There’s a great deal of ink spilled through the years about the friendship between Ronald Reagan and Tip O’Neill.
The two-term Republican president and the Democratic speaker-of-the-house might have disagreed on some policy matters, but were great friends, who, reportedly, enjoyed a drink together at the end of the day.
The reason why this particular across-the-aisles close friendship is cited so frequently whenever folks think back to a more civil, decent time in our political history is because the very notion of the two warring street gangs, who sport red and blue, getting along now seems ludicrous.
In the day and age of party servants, instead of public servants, if one Democrat or Republican voices dissent with a plank, or piece of legislation, trumpeted by their respective party, pettiness and punitive measures accompany such actions.
Take f’rinstance Sen. Rand Paul (R-KY), who did not voice support for President Donald Trump’s absurdly named “Big, Beautiful Bill.” Paul claimed that due to this blasphemous dissent, he had been barred from the annual White House picnic, and event that is typically attended by members of Congress and their families, and a measure of everyone fellowshipping across the aisle.
Paul voiced his disgust on the immature, petty and silly move that this was. “But petty vindictiveness like this…makes you wonder about the quality of people you’re dealing with,” Paul told reporters.

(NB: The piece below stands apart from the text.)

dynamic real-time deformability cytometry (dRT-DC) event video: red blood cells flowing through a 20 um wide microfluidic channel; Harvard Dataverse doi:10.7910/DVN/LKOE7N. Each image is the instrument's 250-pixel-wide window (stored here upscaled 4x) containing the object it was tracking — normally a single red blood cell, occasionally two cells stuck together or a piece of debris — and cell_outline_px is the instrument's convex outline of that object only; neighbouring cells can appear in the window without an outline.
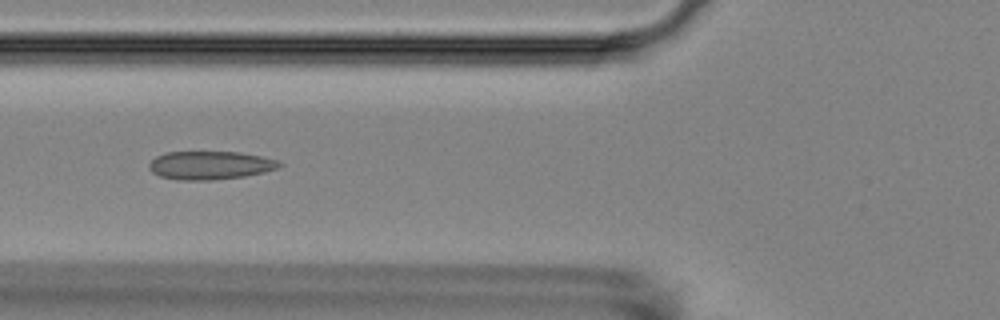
{"species": "Egyptian fruit bat (a non-hibernating species)", "species_latin": "Rousettus aegyptiacus", "temperature_condition": "room temperature", "stored_images_in_passage": 8, "camera_frame_rate_fps": 3000, "um_per_image_px": 0.085, "animal": {"sex": "female"}, "frame": {"image": 1, "passage_image": 5, "time_ms": 4.333, "image_size_px": [1000, 320], "cell_outline_px": [[284, 164], [276, 168], [264, 172], [244, 176], [212, 180], [176, 180], [160, 176], [152, 172], [148, 168], [148, 164], [156, 156], [164, 152], [240, 152], [260, 156], [276, 160]], "centroid_in_image_um": [17.82, 14.05], "position_along_channel_um": 108.0, "area_um2": 21.5}}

In response, Trump claimed that Paul had been invited, and that his attendance would give the President “more time to get [Paul’s] vote on the Big, Beautiful Bill, one of the greatest and most important pieces of legislation ever put before our Senators & Congressmen/women.”
So, someone is lying about the ordeal, or there may have been a miscommunication. Either way, there’s a few things to unpack here.
Trump is on-brand with the hyperbolic pitch about the megabill, referring to it in such a sacrosanct way, and even the name “Big, Beautiful Bill” is uniquely Trumpian. What fiscal conservatives like Paul have pointed out is that the bill, which passed through the House of Representatives, would come at a steep cost to the lowest-income Americans, roughly $1,600 per year, while awarding tax cuts to the top earners; increasing their incomes by an average of $12,000, annually, according to projections released by the non-partisan Congressional Budget Office.
The cuts to social safety net programs like Medicaid and the Supplemental Nutrition and Assistance Program (SNAP) have also been cited as particularly disastrous ramifications of the bill. Those cuts were factored in to justify the tax cuts to the billionaires, by the way.
Behind the flashy sloganeering of this bill, meaningful relief for struggling, working-class Americans is given the old once-over so that benefits can flow upward. While Trump has claimed the bill will boost our economy, it will do anything but.
By prioritizing tax breaks for the wealthiest Americans and large corporations over the struggle of We the People, that grocery bill will continue to climb. It’s not a trickle-down situation. Instead, it’s trickle-dry.
The bill’s proposed series of rollbacks on worker protections and environmental regulations under the guise of cutting red tape also opens the door for companies to exploit labor, ignore safety standards and pollute working-class communities without consequences. These are the very communities that rely on strong oversight to keep their families safe and their jobs fair.
Another factor, and for brevity’s sake, I’ll end this screed after a couple more points, is that many of the bill’s infrastructure promises are based on private-public partnerships, which sound good on paper but often shift costs onto local taxpayers and result in tolls or fees that hit low-income earners the hardest. It’s a shell game: public money lines private pockets, and working people pay more for less.
The Big, Beautiful Bill has been presented to We the People in a manner reflecting the typical Trumpian tone and structure strategy — branding and spectacle over substance. It’s sold as a populist win, but its true beneficiaries are the elite. Working-class Americans deserve policies that lift them up — not more empty promises wrapped in gold lettering.
As Joseph Welch famously asked Senator Joseph McCarthy, “have you no sense of decency?”. The same can be asked of the Trump White House and those members of Congress who voted to approve this bill. Decency by We the People would involve the President and Congress admitting that they’ve erred; 86’ing this bill and working together to provide actual meaningful legislation in a reconciliation bill that actually helps working-class people, something that would actually mean good news for the people doing the real work in this country.
It's a far cry from when Tip O’Neill would tell President Reagan “I’ll cut a deal on Social Security if you let me focus on taxing the wealthier people.”
Common ground can still be found, and deals can be made to benefit We the People, or at least I think it’s still in the realm of possibilities.